APELAÇÃO CRIMINAL. ARTIGO 334-A, § 1º, I E IV, DO CÓDIGO PENAL, C.C. ARTIGOS 1º E 2º DO DECRETO-LEI Nº 399/68. CONTRABANDO. PRINCÍPIO DA INSIGNIFICÂNCIA. INAPLICABILIDADE. QUANTIDADE DE CIGARROS. MATERIALIDADE. AUTORIA E DOLO DEMONSTRADOS. DOSIMETRIA DA PENA. MANTIDA NO MÍNIMO LEGAL. REGIME INICIAL ABERTO. SUBSTITUIÇÃO DA PENA PRIVATIVA DE LIBERDADE. POR DUAS RESTRITIVAS DE DIREITO. REDUZIDO O VALOR DA PRESTAÇÃO PECUNIÁRIA. INABILITAÇÃO PARA DIRIGIR MANTIDA. APELO DEFENSIVO PARCIALMENTE PROVIDO.

1. O apelante foi condenado pela prática do crime previsto no artigo 334-A, caput e § 1º, I e II, do Código Penal, c.c artigos 2º e 3º do Decreto-Lei n. 399/1968.

2. Não houve impugnação quanto a materialidade, autoria e dolo, inclusive porque devidamente comprovadas pelas seguintes provas: a) Representação Fiscal para Fins Penais nº 0100100-66825/2022; b) Relação de Mercadorias com Demonstrativo de Créditos Tributários Evadidos; c) Boletim de Ocorrência da PRF nº 2289080211213234519; d) Relação de Mercadorias nº 0140100-189794/2021 contendo fotos do veículo carregado com as mercadorias; e) Confissão espontânea do réu em sede de audiência de instrução e julgamento; f) Depoimento dos policiais que participaram da sua abordagem.

3. Atualmente, o princípio da insignificância é aplicável ao crime de contrabando de cigarros quando a quantidade apreendida não ultrapassar 1.000 (mil) maços, seja pela diminuta reprovabilidade da conduta, seja pela necessidade de se dar efetividade à repressão ao contrabando de vulto, excetuada a hipótese de reiteração da conduta, circunstância apta a indicar maior reprovabilidade e periculosidade social da ação (Julgado do C. STJ - Tema Repetitivo nº 1143). No caso, verifica-se por meio da Relação de Mercadorias com Demonstrativo de Créditos Tributários Evadidos que o réu transportava 3.500 (três mil e quinhentos) maços de cigarro de marca Hills, de origem paraguaia, não sendo esta quantia passível de aplicação do princípio da bagatela. Inaplicável, portanto, o princípio da insignificância.

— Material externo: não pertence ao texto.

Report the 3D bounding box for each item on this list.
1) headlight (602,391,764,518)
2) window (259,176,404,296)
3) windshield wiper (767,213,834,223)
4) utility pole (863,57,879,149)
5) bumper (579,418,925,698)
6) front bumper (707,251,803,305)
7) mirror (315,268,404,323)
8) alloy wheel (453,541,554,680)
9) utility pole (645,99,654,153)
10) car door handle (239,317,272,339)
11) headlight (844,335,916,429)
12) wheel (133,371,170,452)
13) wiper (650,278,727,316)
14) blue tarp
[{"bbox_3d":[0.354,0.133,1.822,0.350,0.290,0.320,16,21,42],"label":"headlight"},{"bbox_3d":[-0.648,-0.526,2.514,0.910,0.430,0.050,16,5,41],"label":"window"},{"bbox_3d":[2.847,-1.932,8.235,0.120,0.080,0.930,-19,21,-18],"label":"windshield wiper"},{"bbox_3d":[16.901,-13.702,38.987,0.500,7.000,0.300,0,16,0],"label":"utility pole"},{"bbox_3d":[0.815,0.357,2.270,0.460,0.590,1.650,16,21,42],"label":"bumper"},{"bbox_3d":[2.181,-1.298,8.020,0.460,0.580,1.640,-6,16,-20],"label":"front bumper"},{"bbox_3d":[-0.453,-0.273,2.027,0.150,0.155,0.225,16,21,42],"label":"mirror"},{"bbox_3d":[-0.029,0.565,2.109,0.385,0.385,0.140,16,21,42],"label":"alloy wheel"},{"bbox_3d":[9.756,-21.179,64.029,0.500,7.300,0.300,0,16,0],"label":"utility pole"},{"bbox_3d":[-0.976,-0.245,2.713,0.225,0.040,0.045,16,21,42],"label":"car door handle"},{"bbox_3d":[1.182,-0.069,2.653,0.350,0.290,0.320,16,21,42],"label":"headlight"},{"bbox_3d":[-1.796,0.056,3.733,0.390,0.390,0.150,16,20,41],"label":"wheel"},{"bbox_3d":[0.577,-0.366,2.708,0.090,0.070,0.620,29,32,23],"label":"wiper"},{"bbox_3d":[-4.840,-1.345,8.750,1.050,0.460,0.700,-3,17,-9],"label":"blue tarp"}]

4. Pena de prestação pecuniária. Acolhido o pleito da defesa para reduzir o valor para o valor de 01 (um) salário mínimo, por ser mais compatível com a capacidade financeira do réu e suficiente para a prevenção e repressão do crime no caso concreto.

5. Da inabilitação para dirigir veículos. O Superior Tribunal de Justiça (STJ) tem firme jurisprudência no sentido de que esse efeito da sentença condenatória não é automático, devendo ser demonstrada, de forma concreta, a imprescindibilidade dessa medida. No caso dos autos, o Juízo a quo demonstrou de maneira fundamentada a imprescindibilidade da medida, em razão da reiteração delitiva do apelante. Mantida a aplicação da pena de inabilitação para dirigir veículos.

6. Apelação da defesa parcialmente provida, apenas para reduzir o valor da prestação pecuniária para 01 (um) salário mínimo.


  ACÓRDÃO

Vistos e relatados estes autos em que são partes as acima indicadas, a Décima Primeira Turma, por unanimidade, decidiu dar parcial provimento à apelação da defesa, apenas para reduzir o valor da prestação pecuniária para 01 (um) salário mínimo, nos termos do relatório e voto que ficam fazendo parte integrante do presente julgado.